Vic is paranoid.  But not so much as Ragle.  No surprise, since this is the age of paranoia, right?  Russians, civil defense alerts…all ready for the Bay of Pigs coming soon to a bomb shelter near you.  Everyone is a bit… paranoid, everyone except Bill Black.  Vic suggests Ragle can pull it all together, after all, he solves riddles with data and charts and scientific-precision calculations in their living room.

Later in the week Ragle asks Junie to go swimming, a break from strategizing his contest entries.  She recalls walking up steps where there should have been three steps but there were only two.  Ragle can’t seem to get the oddities out of his brain.  He walks to the soft-drink stand to get a beer, and it dematerializes leaving a note that states “SOFT-DRINK STAND.”  Ragle thinks he is having a nervous breakdown.  He wants to quit the contests and take a vacation out of the country.  He tells Vic.  Vic and Ragle agree something is wrong.  Somehow “the time is out of joint.”

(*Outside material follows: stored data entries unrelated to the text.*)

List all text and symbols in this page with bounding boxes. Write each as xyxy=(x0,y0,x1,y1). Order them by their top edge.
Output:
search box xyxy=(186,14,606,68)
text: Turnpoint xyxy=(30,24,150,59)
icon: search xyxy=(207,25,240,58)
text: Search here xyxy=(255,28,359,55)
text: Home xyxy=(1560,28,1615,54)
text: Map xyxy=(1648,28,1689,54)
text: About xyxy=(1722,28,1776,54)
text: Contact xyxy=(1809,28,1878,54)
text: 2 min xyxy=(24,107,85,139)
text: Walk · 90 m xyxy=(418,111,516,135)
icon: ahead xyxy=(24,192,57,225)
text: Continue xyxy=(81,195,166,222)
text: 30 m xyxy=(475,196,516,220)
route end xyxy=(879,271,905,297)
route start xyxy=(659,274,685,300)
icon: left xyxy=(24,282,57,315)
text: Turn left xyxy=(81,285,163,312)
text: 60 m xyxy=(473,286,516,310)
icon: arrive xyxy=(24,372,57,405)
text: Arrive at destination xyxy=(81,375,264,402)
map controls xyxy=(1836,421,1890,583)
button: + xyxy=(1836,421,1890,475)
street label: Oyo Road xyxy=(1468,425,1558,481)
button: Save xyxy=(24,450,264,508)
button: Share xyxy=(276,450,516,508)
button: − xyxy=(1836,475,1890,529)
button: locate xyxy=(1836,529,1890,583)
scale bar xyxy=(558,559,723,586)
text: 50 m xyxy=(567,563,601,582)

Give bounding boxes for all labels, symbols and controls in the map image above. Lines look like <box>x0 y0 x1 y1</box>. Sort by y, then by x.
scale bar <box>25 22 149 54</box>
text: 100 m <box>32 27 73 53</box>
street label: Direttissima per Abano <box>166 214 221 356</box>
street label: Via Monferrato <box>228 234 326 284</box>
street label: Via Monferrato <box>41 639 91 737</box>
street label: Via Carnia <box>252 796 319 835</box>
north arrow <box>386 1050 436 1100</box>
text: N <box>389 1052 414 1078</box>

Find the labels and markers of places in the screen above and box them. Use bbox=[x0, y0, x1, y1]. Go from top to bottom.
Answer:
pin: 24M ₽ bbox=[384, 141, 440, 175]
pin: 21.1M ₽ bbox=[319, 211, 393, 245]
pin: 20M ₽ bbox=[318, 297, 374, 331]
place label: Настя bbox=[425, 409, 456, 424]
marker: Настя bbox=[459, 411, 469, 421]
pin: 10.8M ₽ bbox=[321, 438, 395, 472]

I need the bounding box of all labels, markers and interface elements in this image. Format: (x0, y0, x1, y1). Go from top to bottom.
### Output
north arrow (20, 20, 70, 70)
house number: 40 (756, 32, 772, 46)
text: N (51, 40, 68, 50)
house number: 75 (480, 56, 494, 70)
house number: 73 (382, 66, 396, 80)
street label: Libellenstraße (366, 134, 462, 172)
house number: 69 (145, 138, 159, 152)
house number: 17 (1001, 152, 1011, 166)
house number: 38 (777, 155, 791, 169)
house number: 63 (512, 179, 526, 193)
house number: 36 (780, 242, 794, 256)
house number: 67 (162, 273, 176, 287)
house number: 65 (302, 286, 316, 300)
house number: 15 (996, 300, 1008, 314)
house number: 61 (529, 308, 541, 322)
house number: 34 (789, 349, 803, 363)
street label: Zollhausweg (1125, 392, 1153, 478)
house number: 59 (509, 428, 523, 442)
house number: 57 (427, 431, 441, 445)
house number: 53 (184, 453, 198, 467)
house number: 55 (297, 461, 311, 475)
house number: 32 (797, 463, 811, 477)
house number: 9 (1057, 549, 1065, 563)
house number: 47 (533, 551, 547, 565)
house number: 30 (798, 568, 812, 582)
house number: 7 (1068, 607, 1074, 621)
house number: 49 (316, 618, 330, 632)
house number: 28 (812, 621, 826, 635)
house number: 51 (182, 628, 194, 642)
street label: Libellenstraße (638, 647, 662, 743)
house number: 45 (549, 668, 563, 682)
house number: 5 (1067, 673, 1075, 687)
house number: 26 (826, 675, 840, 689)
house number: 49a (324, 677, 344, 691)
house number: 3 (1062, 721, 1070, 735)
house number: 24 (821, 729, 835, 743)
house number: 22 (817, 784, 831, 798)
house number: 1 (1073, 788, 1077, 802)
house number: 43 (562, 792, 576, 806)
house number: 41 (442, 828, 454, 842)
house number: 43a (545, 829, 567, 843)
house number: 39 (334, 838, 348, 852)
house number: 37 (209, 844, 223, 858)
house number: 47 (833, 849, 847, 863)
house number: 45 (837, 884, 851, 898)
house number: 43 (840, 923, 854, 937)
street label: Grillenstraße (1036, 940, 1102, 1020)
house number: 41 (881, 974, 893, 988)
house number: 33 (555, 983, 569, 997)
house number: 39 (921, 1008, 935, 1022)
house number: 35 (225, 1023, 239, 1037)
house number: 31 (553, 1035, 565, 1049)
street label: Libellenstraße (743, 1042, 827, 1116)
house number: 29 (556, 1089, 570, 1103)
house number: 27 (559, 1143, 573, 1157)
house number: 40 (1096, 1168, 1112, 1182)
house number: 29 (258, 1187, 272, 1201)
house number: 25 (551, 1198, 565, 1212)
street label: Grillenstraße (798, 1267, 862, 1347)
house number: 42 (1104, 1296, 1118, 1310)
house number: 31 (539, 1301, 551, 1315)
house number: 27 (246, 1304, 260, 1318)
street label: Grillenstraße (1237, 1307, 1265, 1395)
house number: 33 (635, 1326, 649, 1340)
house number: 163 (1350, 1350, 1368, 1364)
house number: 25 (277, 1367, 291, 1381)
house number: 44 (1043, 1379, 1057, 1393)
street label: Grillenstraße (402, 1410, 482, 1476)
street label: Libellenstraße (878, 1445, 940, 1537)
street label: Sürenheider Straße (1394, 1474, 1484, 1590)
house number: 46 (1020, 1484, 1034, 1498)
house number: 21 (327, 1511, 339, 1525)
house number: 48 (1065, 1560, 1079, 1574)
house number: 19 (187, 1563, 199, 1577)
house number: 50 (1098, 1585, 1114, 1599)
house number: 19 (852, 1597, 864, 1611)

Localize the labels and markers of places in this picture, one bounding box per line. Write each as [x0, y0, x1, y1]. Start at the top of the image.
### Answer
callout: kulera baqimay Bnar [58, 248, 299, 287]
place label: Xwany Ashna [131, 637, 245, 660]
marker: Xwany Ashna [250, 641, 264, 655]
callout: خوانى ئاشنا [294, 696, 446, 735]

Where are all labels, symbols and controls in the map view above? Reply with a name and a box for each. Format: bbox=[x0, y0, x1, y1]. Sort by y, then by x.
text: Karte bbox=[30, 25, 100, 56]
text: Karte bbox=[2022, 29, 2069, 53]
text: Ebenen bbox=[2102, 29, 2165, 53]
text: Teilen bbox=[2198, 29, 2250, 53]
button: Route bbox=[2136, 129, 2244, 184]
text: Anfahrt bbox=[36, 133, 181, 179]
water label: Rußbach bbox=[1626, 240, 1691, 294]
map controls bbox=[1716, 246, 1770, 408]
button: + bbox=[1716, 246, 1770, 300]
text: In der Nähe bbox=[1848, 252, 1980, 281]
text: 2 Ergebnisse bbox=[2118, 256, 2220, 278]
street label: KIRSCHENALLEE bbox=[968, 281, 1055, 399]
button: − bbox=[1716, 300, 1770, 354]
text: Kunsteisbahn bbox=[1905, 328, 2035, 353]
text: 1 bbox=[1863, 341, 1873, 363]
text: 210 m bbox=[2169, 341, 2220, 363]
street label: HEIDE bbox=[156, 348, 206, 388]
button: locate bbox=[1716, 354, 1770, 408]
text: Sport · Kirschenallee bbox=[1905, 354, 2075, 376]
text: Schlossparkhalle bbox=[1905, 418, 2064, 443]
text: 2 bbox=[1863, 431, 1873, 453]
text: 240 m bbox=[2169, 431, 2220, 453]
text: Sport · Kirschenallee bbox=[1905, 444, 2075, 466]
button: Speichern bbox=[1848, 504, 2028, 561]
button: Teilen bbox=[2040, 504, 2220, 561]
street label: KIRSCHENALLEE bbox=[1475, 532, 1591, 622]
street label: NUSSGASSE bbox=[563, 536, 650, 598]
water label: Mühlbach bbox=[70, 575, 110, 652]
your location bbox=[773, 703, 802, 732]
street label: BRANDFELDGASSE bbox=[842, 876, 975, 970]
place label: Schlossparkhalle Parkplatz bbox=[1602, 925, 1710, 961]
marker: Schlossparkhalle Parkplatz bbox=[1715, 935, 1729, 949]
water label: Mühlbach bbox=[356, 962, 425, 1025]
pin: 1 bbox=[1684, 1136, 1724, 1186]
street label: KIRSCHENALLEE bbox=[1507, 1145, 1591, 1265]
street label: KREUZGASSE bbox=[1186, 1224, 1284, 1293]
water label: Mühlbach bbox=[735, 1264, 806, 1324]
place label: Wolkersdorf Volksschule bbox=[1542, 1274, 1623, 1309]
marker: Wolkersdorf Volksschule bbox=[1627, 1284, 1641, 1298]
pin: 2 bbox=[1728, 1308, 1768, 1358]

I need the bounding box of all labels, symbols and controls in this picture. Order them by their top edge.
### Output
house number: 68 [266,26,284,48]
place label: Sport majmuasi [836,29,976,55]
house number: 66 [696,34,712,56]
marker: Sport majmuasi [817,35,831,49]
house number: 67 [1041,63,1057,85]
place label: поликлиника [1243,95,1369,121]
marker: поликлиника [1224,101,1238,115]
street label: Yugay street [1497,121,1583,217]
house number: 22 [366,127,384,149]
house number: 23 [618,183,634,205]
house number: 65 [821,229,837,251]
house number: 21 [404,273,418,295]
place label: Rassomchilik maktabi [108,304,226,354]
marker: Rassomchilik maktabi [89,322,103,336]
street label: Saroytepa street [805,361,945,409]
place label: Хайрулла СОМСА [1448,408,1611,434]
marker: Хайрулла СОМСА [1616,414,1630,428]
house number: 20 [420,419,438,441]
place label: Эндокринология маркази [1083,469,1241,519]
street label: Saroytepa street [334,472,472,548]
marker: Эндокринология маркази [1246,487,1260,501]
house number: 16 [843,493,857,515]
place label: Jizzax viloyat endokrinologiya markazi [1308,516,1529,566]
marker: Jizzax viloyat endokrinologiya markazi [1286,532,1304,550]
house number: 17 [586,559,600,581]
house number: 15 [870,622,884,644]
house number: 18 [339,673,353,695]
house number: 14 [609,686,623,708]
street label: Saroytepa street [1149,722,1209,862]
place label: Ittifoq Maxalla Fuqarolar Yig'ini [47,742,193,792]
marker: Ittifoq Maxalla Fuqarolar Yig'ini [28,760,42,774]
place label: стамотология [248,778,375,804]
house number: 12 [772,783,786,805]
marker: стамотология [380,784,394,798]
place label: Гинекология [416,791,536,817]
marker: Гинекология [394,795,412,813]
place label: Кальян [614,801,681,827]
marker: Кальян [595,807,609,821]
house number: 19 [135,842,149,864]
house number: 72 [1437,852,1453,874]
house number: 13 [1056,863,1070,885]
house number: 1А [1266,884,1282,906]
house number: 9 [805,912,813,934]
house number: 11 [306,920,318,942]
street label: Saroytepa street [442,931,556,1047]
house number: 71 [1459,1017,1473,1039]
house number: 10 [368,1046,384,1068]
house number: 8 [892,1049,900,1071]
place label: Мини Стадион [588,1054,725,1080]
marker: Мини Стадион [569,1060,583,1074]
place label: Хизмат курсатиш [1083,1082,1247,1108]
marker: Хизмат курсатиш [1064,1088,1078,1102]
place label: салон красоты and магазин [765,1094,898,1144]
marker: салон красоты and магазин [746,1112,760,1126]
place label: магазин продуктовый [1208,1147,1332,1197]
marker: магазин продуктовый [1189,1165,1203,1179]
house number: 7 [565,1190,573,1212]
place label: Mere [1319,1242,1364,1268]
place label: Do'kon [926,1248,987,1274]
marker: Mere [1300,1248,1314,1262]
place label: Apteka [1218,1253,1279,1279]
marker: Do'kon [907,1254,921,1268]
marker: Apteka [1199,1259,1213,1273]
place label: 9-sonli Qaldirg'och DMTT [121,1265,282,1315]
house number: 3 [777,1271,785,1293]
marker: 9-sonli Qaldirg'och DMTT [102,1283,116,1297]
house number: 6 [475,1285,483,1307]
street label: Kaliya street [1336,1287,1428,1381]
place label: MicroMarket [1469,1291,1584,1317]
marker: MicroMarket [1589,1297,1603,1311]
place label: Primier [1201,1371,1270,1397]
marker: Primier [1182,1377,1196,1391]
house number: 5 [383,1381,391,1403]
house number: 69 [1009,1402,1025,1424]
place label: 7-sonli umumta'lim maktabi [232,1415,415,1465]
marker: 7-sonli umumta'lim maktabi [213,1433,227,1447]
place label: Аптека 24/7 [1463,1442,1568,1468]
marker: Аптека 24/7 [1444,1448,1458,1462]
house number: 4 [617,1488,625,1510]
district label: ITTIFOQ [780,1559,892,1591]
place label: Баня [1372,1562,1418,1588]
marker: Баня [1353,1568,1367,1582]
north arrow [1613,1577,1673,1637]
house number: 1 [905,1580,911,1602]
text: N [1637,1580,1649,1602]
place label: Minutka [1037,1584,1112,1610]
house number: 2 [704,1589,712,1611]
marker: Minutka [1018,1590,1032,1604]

Sammy has more slips of paper he picked up at the site of some old houses Margo was trying to have leveled by the city to protect kids from getting hurt there after school.  Ragle buys the slips of paper from Sammy and goes to the ruins and unearths several magazines he is not familair with and a phone book from an unrecognizable town and time period.  He begins calling the numbers and the operator says to try the call again.  He questions the operator and she hangs up on him.  He flips through the magazines.  One features a story that Laurence Olivier is dead.  “But he’s alive, I know it,” says Margo.  And there is a photo of a beautiful woman none have them have seen before and the magazines speak of her as if she is famous.  “Marilyn Monroe.”  The magazine says she is famous here in America.  But that can’t be.  No one has heard of her.

As readers, and suggested by Dick, is Ragle just mentally ill?  After all, he lives with his sister’s family at age 46.  He doesn’t have a real job but sleuths out word games not by solving puzzles, but like the kids that ace the SATs because they figured out the supposedly random code of the bubble dots.

The next morning neighbor Bill Black gets to work and receives a report.  About the phone calls being made.  He rushes to the office of a man named Lowery.  Could all this be happening?  Is Ragle sane again?  Suddenly we are thrust into a world that could be found in the TV series Lost.  But this experience is for more personal, far more real.  Hints at the world Dick would later write that would become the film The Adjustment Bureau and short story “We Can Remember it for You Wholesale,” that M. Night Shyamalan would uncover with The Village, that Bruce Willis encountered in Mercury Rising, that Rod Serling would investigate in “The Monsters Are Due on Maple Street” and countless other Twilight Zone episodes.  That The Truman Show would unapologetically borrow from decades later.  But there is more here.  Dick reveals ideas in his novels in a way that seems relevant and current, even 50 years later.  Time Out of Joint is no different, and is one of my favorites of all his works.

My hints at read-alikes and watch-alikes above will give you a hint at themes to expect in this solid science fiction work that today would be side by side with mainstream bestsellers as the science fiction is only a small part of what happens to these characters.  Looks for themes that Dick pursues in later works, like the meaning of what is real, who we are.  I have a stack of all but one of Dick’s works and plan to make my way through many of them again and others for the first time.  If you have only met Philip K. Dick through the numerous movies based on his works, then there is a giant volume of brilliant novels, and maybe even more brilliant short stories that lies ahead.  Time Out of Joint would be a great entry into Dick’s work.

One comment

  1. I had to stop reading your review, because at about the fifth paragraph, I realized that I wanted to read this one.